Dataset excerpts:
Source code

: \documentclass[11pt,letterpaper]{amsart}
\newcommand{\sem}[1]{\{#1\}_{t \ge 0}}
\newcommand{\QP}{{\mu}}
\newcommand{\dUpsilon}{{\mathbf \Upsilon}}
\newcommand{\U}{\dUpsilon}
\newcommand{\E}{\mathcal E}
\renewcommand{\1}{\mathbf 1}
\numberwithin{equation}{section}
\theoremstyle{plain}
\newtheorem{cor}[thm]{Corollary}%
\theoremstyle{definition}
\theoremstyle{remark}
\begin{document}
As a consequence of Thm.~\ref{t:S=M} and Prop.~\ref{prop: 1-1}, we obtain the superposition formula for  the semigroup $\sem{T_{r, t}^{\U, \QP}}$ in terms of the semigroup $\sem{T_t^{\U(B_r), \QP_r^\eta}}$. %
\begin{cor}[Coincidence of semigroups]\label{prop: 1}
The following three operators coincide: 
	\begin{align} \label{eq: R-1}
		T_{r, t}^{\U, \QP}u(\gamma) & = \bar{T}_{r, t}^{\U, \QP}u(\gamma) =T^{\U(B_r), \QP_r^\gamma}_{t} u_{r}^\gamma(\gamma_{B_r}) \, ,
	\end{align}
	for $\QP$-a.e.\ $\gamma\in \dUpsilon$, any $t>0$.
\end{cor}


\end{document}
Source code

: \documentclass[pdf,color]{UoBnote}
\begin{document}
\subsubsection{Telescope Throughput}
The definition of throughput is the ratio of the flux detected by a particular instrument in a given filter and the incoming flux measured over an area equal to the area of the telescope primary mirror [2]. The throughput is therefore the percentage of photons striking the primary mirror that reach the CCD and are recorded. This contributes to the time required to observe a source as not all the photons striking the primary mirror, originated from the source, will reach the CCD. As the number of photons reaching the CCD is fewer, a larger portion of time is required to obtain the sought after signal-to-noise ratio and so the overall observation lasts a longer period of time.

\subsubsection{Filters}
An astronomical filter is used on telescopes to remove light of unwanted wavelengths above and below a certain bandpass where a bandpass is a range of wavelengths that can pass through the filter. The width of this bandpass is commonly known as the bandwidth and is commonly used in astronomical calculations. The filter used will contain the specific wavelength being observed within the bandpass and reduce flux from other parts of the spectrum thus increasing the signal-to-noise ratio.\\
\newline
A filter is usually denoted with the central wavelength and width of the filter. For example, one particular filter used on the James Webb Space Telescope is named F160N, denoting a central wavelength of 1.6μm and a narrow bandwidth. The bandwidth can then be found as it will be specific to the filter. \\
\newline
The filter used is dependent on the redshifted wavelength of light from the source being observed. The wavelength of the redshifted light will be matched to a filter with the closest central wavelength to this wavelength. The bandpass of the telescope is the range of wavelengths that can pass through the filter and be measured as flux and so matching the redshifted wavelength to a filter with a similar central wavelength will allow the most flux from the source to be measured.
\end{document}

Problem description: Whenever the string "particular" turns up in a line of the data, copy that line.

Output of the exercise:
The definition of throughput is the ratio of the flux detected by a particular instrument in a given filter and the incoming flux measured over an area equal to the area of the telescope primary mirror [2]. The throughput is therefore the percentage of photons striking the primary mirror that reach the CCD and are recorded. This contributes to the time required to observe a source as not all the photons striking the primary mirror, originated from the source, will reach the CCD. As the number of photons reaching the CCD is fewer, a larger portion of time is required to obtain the sought after signal-to-noise ratio and so the overall observation lasts a longer period of time.
A filter is usually denoted with the central wavelength and width of the filter. For example, one particular filter used on the James Webb Space Telescope is named F160N, denoting a central wavelength of 1.6μm and a narrow bandwidth. The bandwidth can then be found as it will be specific to the filter. \\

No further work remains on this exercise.